Dastan is played by Jake Gyllenhaal who spent seven months getting into peak physical shape for the role. Gemma Arterton was snapped up to become the fiesty princess, Tamina and Ben Kingsley is acting as the villainous nobleman, Nizam. The film draws its influence not just from The Sands of Time but other Prince of Persia games too and it tells the tale of street urchin, Dastan, whose life is turned around following an impressive battle which catches the eye of the king. Dastan is adopted and groomed to become the next king and, together with Tamina, he sets out to rescue the mythical ‘Sands of Time’ from Nizam.

“It's going to be a big, family friendly, spectacular summer movie,” says Mechner, who wrote the initial script which, as it often the case, has gone through some revisions since. “Those who have played the game will spot the differences.
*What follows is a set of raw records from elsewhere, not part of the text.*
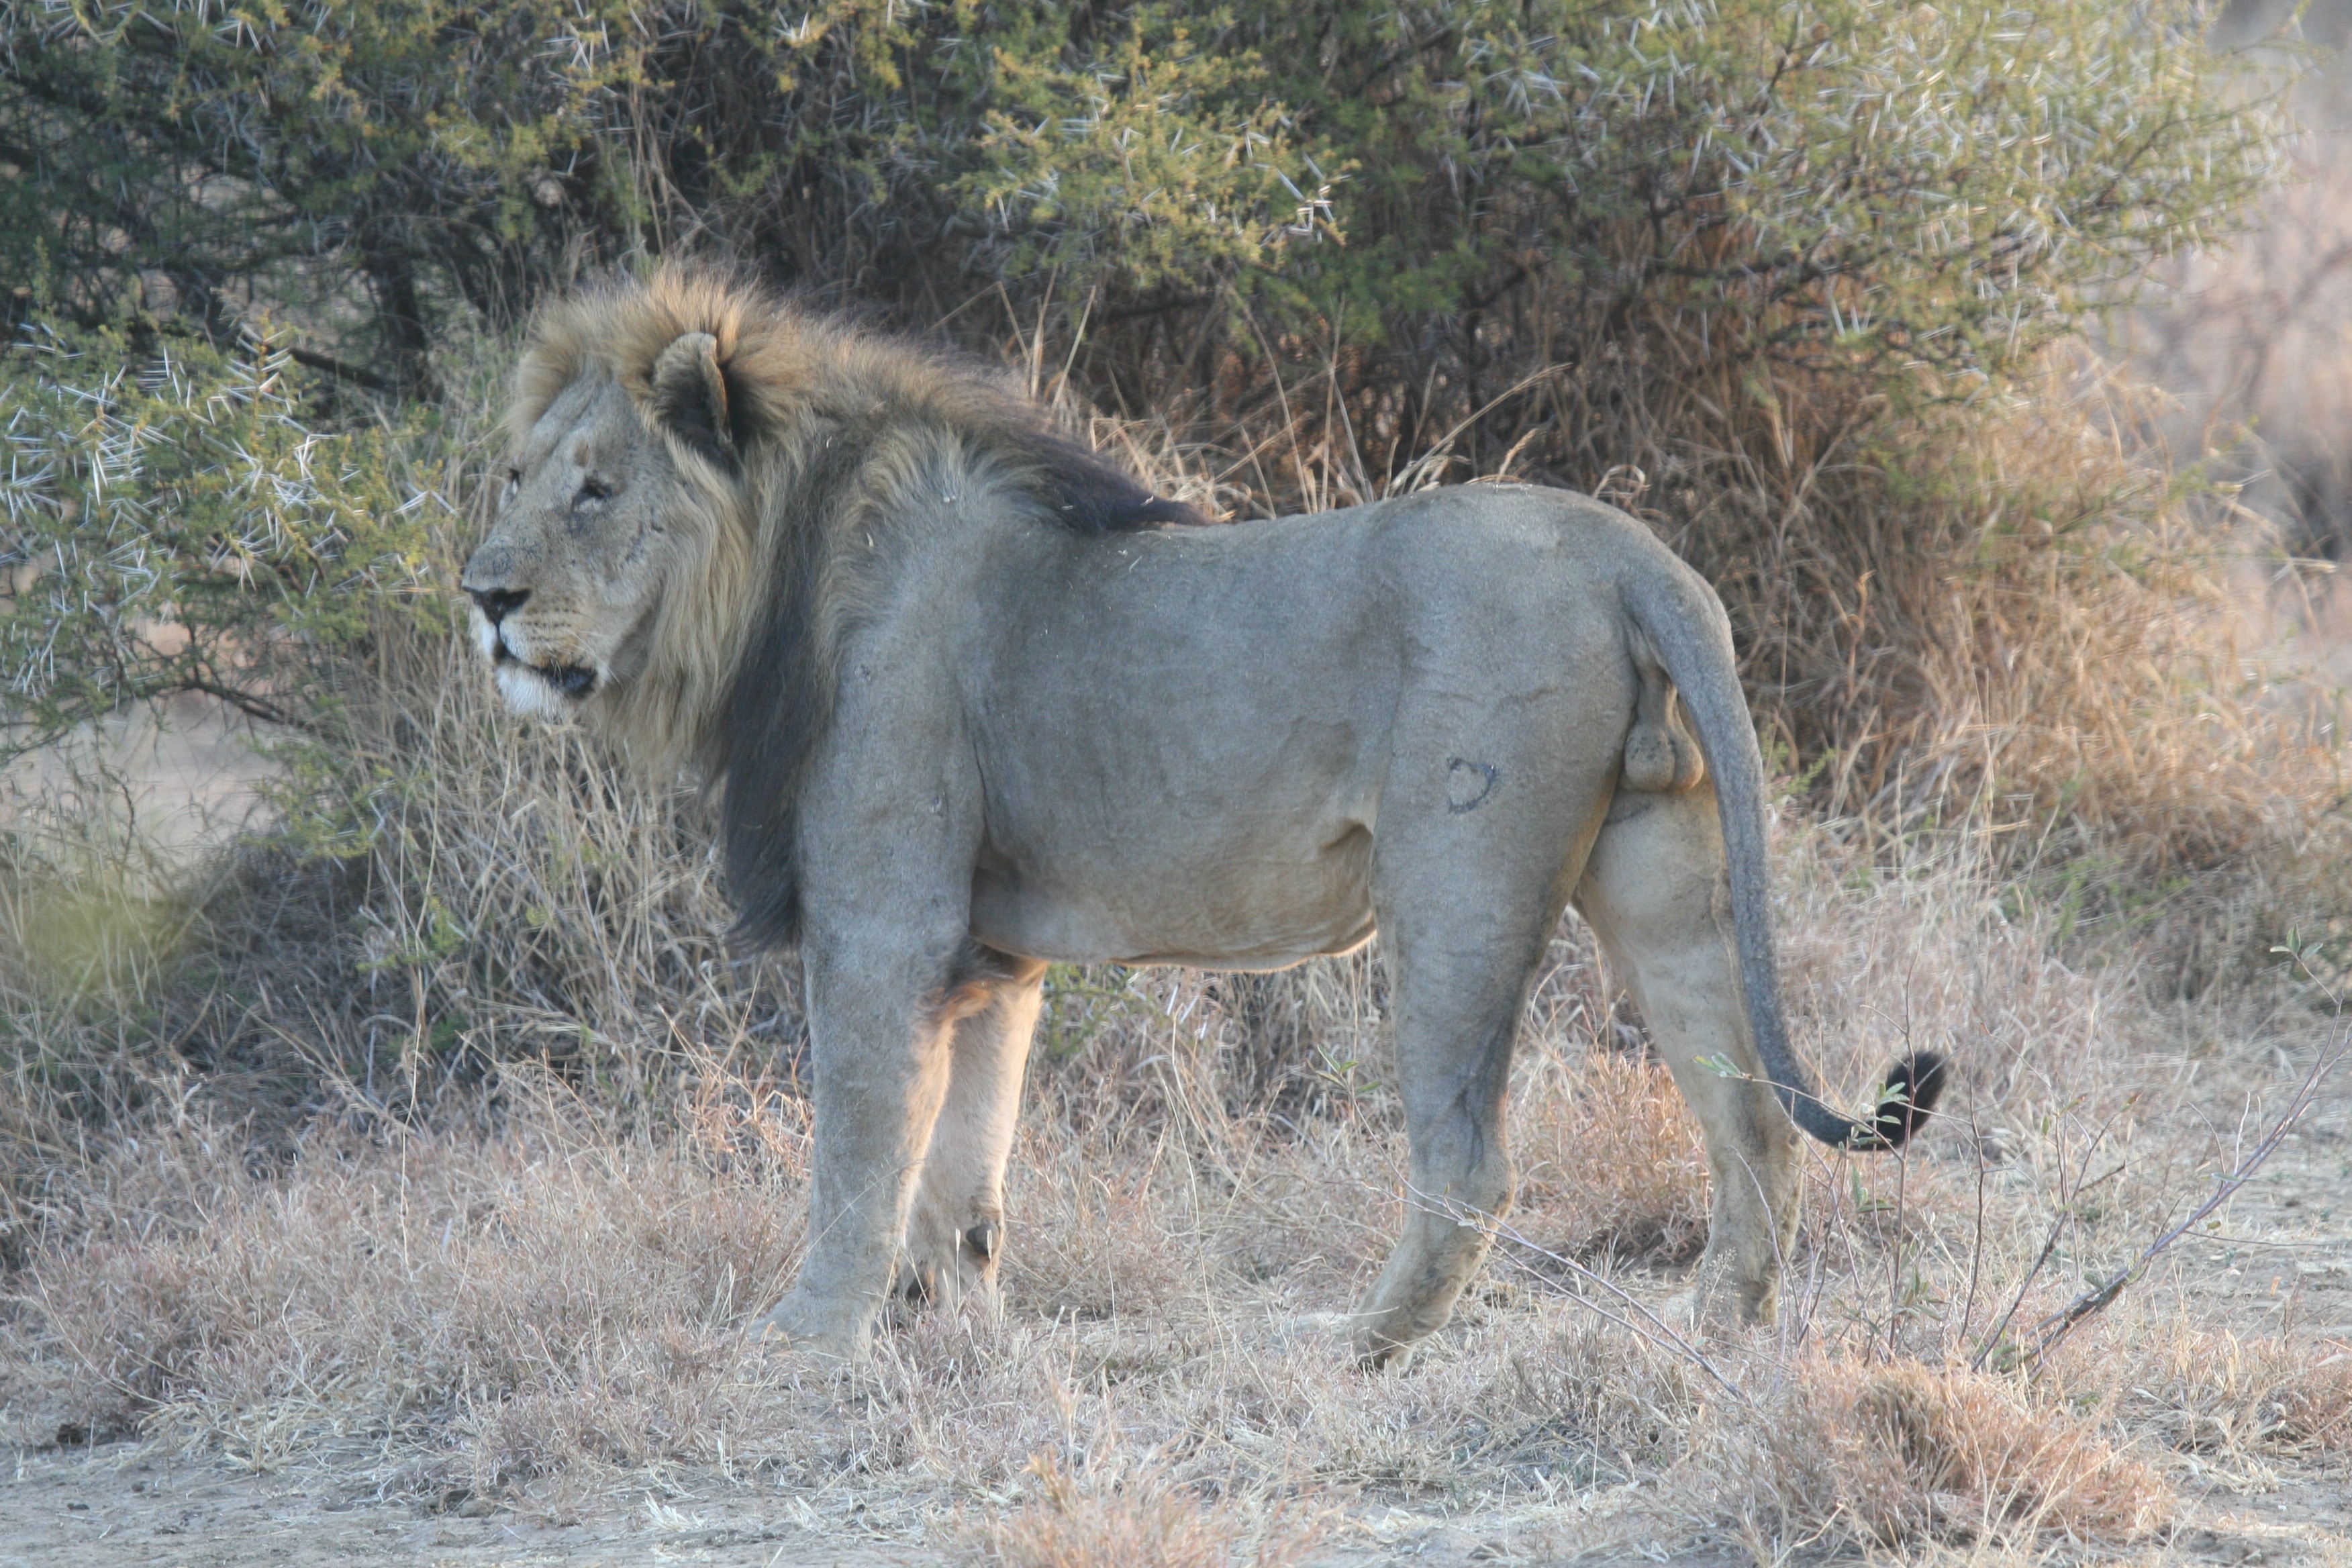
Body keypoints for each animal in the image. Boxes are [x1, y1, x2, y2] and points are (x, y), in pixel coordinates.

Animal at [463, 266, 1947, 1363]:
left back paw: (1355, 1344)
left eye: (598, 487)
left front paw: (805, 1339)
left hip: (1458, 892)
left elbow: (859, 1147)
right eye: (518, 475)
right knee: (1748, 1120)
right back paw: (1713, 1330)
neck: (788, 574)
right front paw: (965, 1334)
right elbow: (966, 1172)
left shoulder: (882, 922)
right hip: (1663, 875)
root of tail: (1628, 550)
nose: (482, 595)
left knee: (1470, 1162)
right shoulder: (990, 950)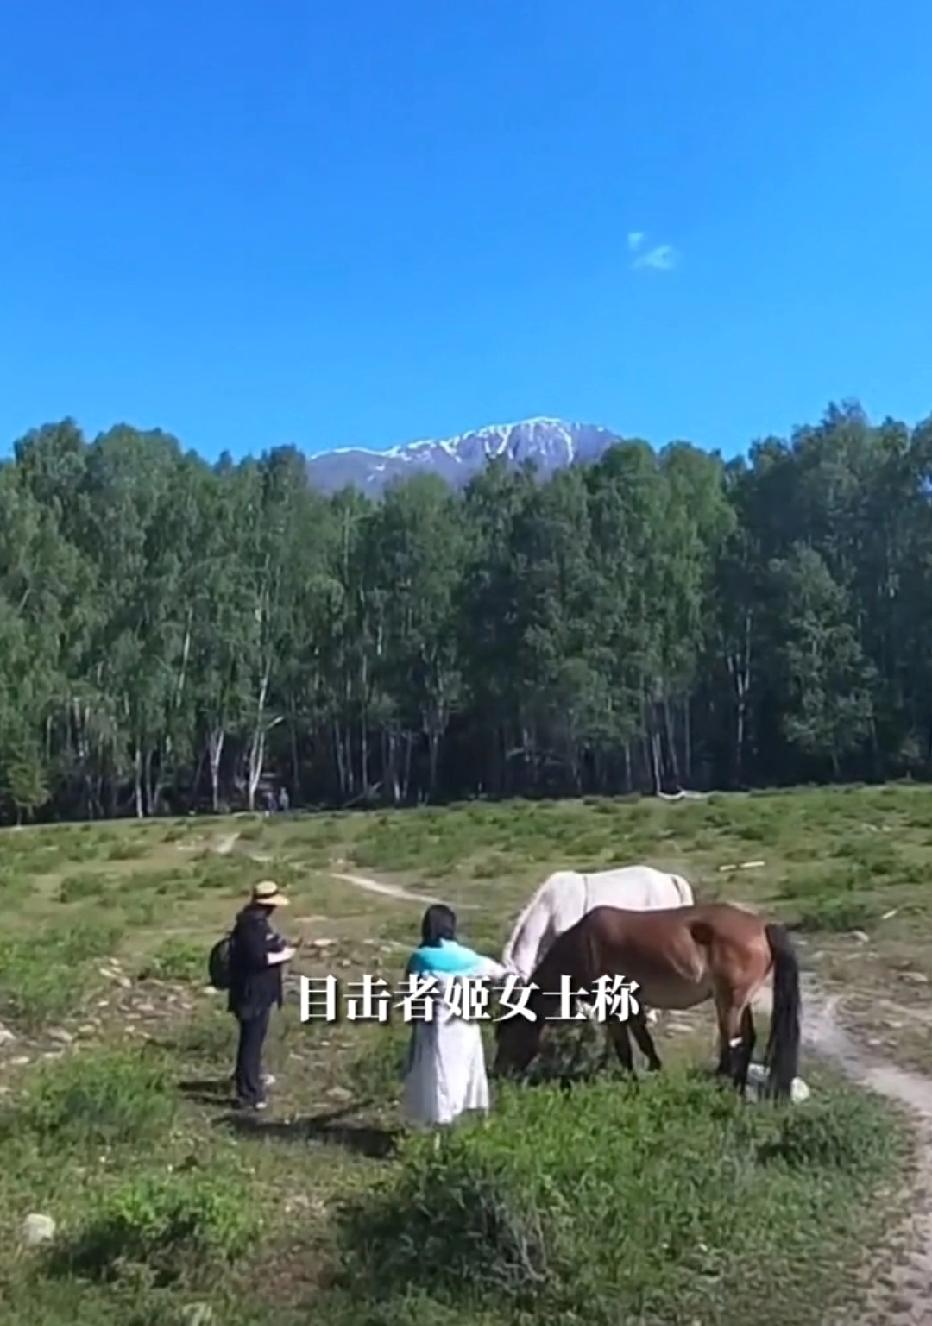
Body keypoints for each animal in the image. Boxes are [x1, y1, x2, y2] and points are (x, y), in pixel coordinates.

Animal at [493, 902, 801, 1101]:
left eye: (507, 1035)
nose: (497, 1075)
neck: (583, 946)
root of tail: (762, 926)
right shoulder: (631, 1004)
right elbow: (643, 1040)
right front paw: (655, 1071)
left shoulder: (612, 1006)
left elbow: (624, 1047)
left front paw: (630, 1081)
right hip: (740, 1001)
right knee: (747, 1039)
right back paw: (737, 1087)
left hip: (729, 1003)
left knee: (730, 1044)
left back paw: (719, 1084)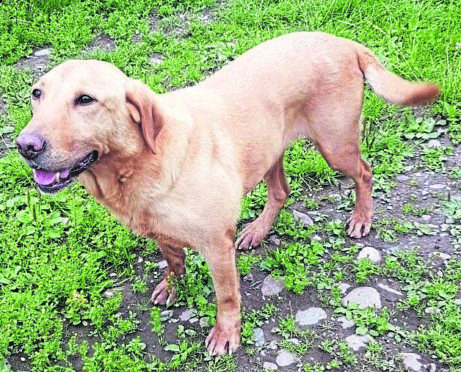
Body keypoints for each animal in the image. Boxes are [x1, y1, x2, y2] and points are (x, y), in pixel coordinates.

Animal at [16, 32, 436, 354]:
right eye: (36, 94)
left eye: (85, 99)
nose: (25, 145)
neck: (141, 164)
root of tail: (344, 42)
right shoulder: (161, 232)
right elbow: (173, 260)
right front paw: (174, 286)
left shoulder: (216, 246)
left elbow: (227, 296)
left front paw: (226, 334)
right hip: (269, 150)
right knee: (281, 191)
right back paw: (258, 231)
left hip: (335, 146)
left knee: (364, 173)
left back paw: (362, 217)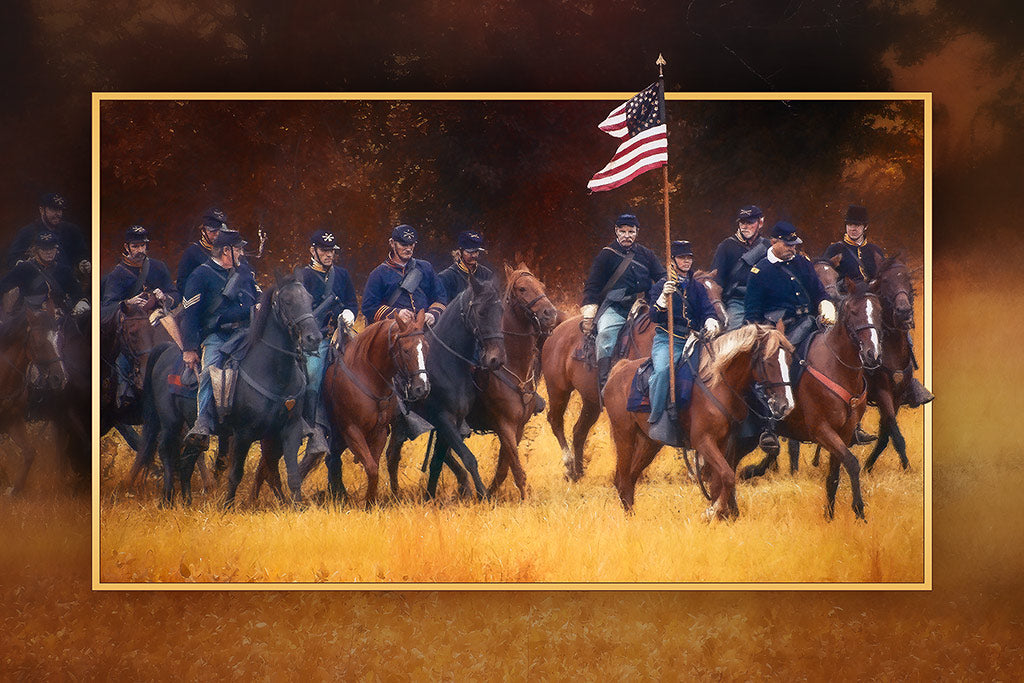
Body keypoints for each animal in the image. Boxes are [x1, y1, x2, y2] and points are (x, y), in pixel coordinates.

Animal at [382, 276, 505, 501]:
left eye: (501, 311)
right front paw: (483, 495)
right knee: (391, 455)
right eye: (481, 312)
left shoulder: (453, 422)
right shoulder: (443, 419)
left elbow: (438, 461)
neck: (447, 363)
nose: (496, 359)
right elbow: (467, 457)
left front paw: (430, 496)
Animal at [602, 325, 794, 518]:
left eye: (789, 360)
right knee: (623, 480)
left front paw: (718, 513)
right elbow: (727, 476)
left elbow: (719, 481)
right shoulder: (703, 441)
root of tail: (619, 369)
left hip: (649, 442)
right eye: (768, 361)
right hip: (624, 435)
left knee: (630, 477)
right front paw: (712, 511)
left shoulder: (723, 442)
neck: (718, 384)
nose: (786, 405)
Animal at [733, 280, 884, 520]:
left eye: (879, 311)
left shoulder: (844, 432)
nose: (873, 355)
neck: (837, 367)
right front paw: (859, 511)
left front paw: (829, 516)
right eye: (853, 311)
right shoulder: (822, 430)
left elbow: (834, 475)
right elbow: (852, 463)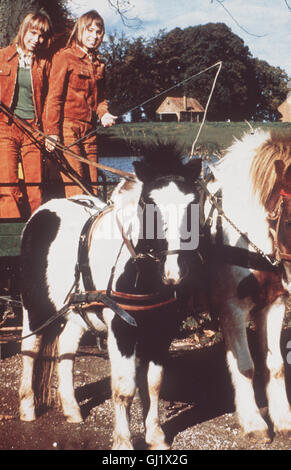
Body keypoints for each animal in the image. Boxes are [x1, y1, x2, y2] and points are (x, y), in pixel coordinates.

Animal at [18, 142, 203, 448]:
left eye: (193, 204)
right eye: (149, 203)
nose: (175, 272)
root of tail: (43, 210)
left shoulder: (163, 329)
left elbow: (153, 383)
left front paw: (156, 435)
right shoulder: (121, 329)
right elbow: (124, 388)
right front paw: (123, 440)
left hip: (75, 311)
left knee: (66, 348)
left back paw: (71, 409)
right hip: (34, 305)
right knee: (30, 349)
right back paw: (27, 408)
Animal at [202, 129, 291, 440]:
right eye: (290, 220)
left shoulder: (274, 304)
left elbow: (275, 364)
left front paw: (283, 418)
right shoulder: (233, 310)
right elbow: (245, 366)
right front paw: (253, 421)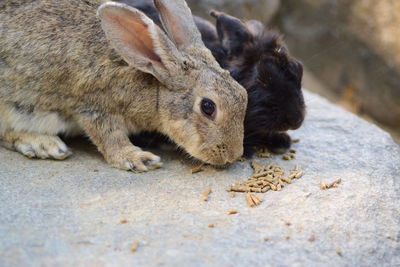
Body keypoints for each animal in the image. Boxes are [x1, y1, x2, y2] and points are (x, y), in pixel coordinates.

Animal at [0, 0, 247, 172]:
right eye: (208, 107)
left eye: (243, 93)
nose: (233, 155)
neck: (153, 85)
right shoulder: (93, 107)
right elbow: (110, 137)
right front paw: (138, 158)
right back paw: (45, 144)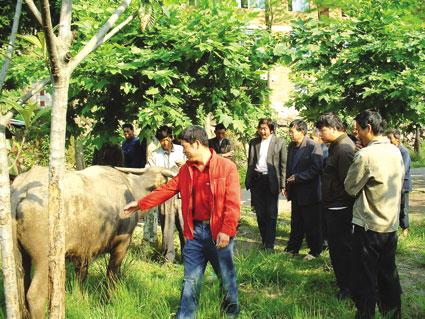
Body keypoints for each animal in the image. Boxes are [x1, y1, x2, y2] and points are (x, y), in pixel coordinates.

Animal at [12, 166, 173, 318]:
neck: (132, 188)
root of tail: (24, 191)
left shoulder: (83, 251)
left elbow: (81, 276)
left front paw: (80, 299)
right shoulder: (122, 243)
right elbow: (112, 273)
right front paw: (110, 299)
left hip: (20, 256)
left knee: (20, 287)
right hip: (45, 259)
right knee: (34, 295)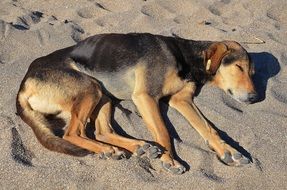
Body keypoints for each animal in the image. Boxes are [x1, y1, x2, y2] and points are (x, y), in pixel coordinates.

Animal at [16, 32, 258, 174]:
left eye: (252, 72)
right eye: (239, 67)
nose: (254, 97)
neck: (186, 56)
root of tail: (24, 84)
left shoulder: (181, 99)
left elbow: (208, 128)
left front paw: (229, 151)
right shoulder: (146, 96)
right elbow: (163, 132)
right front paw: (170, 160)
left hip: (104, 95)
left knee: (102, 131)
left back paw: (136, 147)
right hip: (90, 87)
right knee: (73, 133)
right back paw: (111, 149)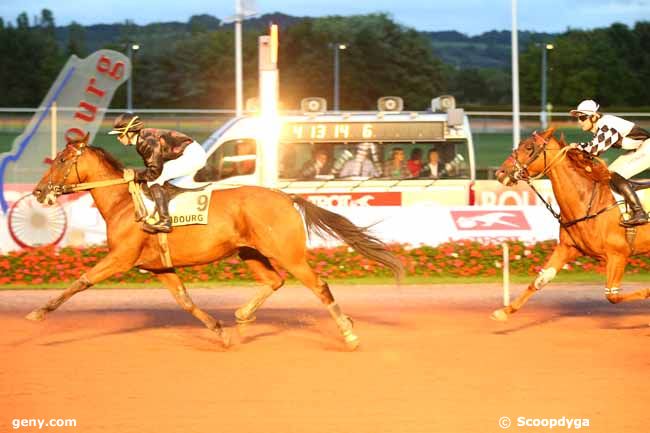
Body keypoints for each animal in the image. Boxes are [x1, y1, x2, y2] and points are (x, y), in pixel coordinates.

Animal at [27, 135, 402, 348]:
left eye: (61, 160)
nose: (38, 192)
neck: (124, 202)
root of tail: (286, 196)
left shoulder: (121, 257)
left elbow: (80, 282)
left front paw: (38, 312)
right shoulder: (160, 267)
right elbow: (185, 301)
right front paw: (220, 331)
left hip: (288, 253)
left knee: (319, 285)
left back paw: (349, 334)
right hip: (250, 252)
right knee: (274, 281)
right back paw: (243, 316)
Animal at [494, 126, 644, 318]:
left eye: (529, 147)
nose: (500, 173)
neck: (589, 202)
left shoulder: (618, 255)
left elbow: (613, 296)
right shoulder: (568, 247)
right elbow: (539, 280)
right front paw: (505, 311)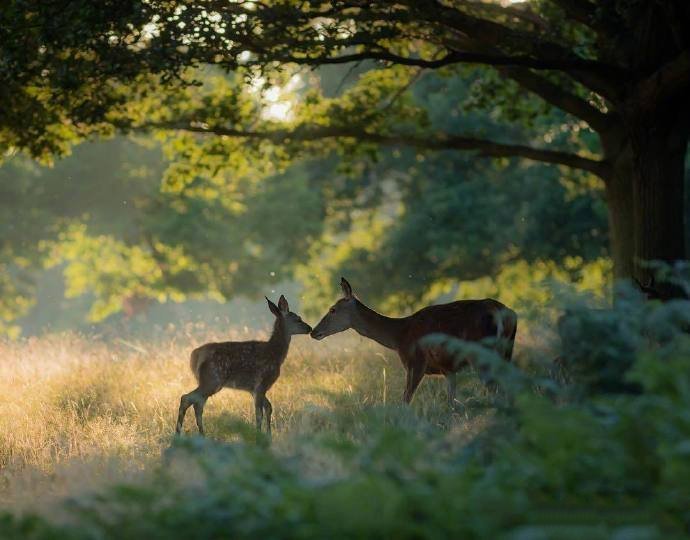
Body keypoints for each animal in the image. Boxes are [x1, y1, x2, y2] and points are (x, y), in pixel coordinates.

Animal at [176, 296, 310, 438]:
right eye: (298, 319)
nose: (310, 328)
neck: (276, 354)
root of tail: (194, 356)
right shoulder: (261, 383)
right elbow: (259, 414)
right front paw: (259, 435)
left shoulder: (254, 389)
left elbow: (268, 407)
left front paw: (268, 435)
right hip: (212, 379)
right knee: (187, 398)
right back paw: (179, 434)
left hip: (207, 381)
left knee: (197, 404)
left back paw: (201, 435)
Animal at [310, 278, 512, 404]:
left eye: (333, 309)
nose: (314, 331)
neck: (399, 337)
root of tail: (498, 310)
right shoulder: (448, 368)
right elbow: (451, 402)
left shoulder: (415, 362)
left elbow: (405, 400)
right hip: (506, 351)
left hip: (481, 354)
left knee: (496, 389)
The dagger doesn't have the same kind of power as in the game where is can be used to undo mistakes. I had to limit that because if Dastan was able to just go back in time and make amends, it would remove any tension in many situations. There isn't the same emphasis on monsters either – it's not a film all about fighting.”

Now aged 45, Mechner is clearly loving the big time. He has forged a close friendship with the film's British director Mike Newell, the helmer behind Donnie Brasco and Four Weddings and a Funeral, among others. The pair are looking at other projects together, with Newell having admitted to being impressed with Mechner's meticulous attention to detail and enthusiasm for film.

“When I think back to how this all began, I feel a real sense of awe,” says Mechner. “I've been involved with Prince of Persia for half of my life and I never really believed it would have taken me this far. I make a living out of telling stories and I love it.”